(SOURCE MATERIAL)

════════

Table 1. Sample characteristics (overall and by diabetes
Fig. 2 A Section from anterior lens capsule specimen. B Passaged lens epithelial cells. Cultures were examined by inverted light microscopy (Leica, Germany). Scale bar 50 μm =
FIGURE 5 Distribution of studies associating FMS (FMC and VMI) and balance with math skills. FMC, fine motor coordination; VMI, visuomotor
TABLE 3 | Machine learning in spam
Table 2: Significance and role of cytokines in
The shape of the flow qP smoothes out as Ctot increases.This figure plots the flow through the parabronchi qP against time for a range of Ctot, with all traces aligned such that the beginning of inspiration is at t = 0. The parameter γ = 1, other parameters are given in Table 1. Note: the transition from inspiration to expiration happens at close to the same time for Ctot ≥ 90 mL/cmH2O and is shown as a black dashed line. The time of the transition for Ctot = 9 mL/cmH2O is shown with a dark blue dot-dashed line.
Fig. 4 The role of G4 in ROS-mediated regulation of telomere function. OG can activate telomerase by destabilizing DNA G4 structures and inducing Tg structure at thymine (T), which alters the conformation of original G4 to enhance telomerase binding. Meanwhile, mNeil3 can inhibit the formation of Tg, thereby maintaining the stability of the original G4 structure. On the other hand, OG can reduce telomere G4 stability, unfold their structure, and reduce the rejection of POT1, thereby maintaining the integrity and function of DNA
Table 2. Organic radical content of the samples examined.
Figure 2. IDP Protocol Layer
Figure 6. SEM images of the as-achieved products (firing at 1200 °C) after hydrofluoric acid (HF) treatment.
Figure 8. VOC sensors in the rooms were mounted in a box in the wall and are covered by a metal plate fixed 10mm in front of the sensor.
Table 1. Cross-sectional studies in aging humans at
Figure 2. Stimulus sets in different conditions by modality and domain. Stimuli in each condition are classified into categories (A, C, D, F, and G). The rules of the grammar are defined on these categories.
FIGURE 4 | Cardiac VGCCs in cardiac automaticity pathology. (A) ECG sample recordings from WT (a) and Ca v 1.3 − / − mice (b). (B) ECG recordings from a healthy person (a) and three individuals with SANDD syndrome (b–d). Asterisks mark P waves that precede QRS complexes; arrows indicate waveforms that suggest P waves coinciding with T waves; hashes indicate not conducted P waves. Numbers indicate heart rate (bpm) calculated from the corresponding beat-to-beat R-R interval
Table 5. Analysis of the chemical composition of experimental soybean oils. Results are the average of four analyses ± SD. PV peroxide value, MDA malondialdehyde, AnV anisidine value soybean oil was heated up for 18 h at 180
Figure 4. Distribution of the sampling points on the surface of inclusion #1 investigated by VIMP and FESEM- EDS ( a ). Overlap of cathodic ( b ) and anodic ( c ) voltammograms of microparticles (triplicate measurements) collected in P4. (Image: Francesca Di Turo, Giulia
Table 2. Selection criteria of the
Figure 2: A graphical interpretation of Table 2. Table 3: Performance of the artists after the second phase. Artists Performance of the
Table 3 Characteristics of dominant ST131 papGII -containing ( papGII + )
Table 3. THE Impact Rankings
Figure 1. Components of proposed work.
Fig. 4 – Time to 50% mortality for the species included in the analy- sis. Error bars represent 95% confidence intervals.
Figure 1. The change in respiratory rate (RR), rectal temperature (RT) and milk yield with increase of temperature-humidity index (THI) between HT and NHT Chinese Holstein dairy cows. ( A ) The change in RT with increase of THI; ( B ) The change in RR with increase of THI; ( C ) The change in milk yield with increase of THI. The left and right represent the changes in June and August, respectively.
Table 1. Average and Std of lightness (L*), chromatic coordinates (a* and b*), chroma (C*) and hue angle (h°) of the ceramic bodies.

════════

(TRY IT) Each record must be printed again, word for word, with nothing dropped.

(ANSWER TO THE PROBLEM)
Table 1. Sample characteristics (overall and by diabetes
Fig. 2 A Section from anterior lens capsule specimen. B Passaged lens epithelial cells. Cultures were examined by inverted light microscopy (Leica, Germany). Scale bar 50 μm =
FIGURE 5 Distribution of studies associating FMS (FMC and VMI) and balance with math skills. FMC, fine motor coordination; VMI, visuomotor
TABLE 3 | Machine learning in spam
Table 2: Significance and role of cytokines in
The shape of the flow qP smoothes out as Ctot increases.This figure plots the flow through the parabronchi qP against time for a range of Ctot, with all traces aligned such that the beginning of inspiration is at t = 0. The parameter γ = 1, other parameters are given in Table 1. Note: the transition from inspiration to expiration happens at close to the same time for Ctot ≥ 90 mL/cmH2O and is shown as a black dashed line. The time of the transition for Ctot = 9 mL/cmH2O is shown with a dark blue dot-dashed line.
Fig. 4 The role of G4 in ROS-mediated regulation of telomere function. OG can activate telomerase by destabilizing DNA G4 structures and inducing Tg structure at thymine (T), which alters the conformation of original G4 to enhance telomerase binding. Meanwhile, mNeil3 can inhibit the formation of Tg, thereby maintaining the stability of the original G4 structure. On the other hand, OG can reduce telomere G4 stability, unfold their structure, and reduce the rejection of POT1, thereby maintaining the integrity and function of DNA
Table 2. Organic radical content of the samples examined.
Figure 2. IDP Protocol Layer
Figure 6. SEM images of the as-achieved products (firing at 1200 °C) after hydrofluoric acid (HF) treatment.
Figure 8. VOC sensors in the rooms were mounted in a box in the wall and are covered by a metal plate fixed 10mm in front of the sensor.
Table 1. Cross-sectional studies in aging humans at
Figure 2. Stimulus sets in different conditions by modality and domain. Stimuli in each condition are classified into categories (A, C, D, F, and G). The rules of the grammar are defined on these categories.
FIGURE 4 | Cardiac VGCCs in cardiac automaticity pathology. (A) ECG sample recordings from WT (a) and Ca v 1.3 − / − mice (b). (B) ECG recordings from a healthy person (a) and three individuals with SANDD syndrome (b–d). Asterisks mark P waves that precede QRS complexes; arrows indicate waveforms that suggest P waves coinciding with T waves; hashes indicate not conducted P waves. Numbers indicate heart rate (bpm) calculated from the corresponding beat-to-beat R-R interval
Table 5. Analysis of the chemical composition of experimental soybean oils. Results are the average of four analyses ± SD. PV peroxide value, MDA malondialdehyde, AnV anisidine value soybean oil was heated up for 18 h at 180
Figure 4. Distribution of the sampling points on the surface of inclusion #1 investigated by VIMP and FESEM- EDS ( a ). Overlap of cathodic ( b ) and anodic ( c ) voltammograms of microparticles (triplicate measurements) collected in P4. (Image: Francesca Di Turo, Giulia
Table 2. Selection criteria of the
Figure 2: A graphical interpretation of Table 2. Table 3: Performance of the artists after the second phase. Artists Performance of the
Table 3 Characteristics of dominant ST131 papGII -containing ( papGII + )
Table 3. THE Impact Rankings
Figure 1. Components of proposed work.
Fig. 4 – Time to 50% mortality for the species included in the analy- sis. Error bars represent 95% confidence intervals.
Figure 1. The change in respiratory rate (RR), rectal temperature (RT) and milk yield with increase of temperature-humidity index (THI) between HT and NHT Chinese Holstein dairy cows. ( A ) The change in RT with increase of THI; ( B ) The change in RR with increase of THI; ( C ) The change in milk yield with increase of THI. The left and right represent the changes in June and August, respectively.
Table 1. Average and Std of lightness (L*), chromatic coordinates (a* and b*), chroma (C*) and hue angle (h°) of the ceramic bodies.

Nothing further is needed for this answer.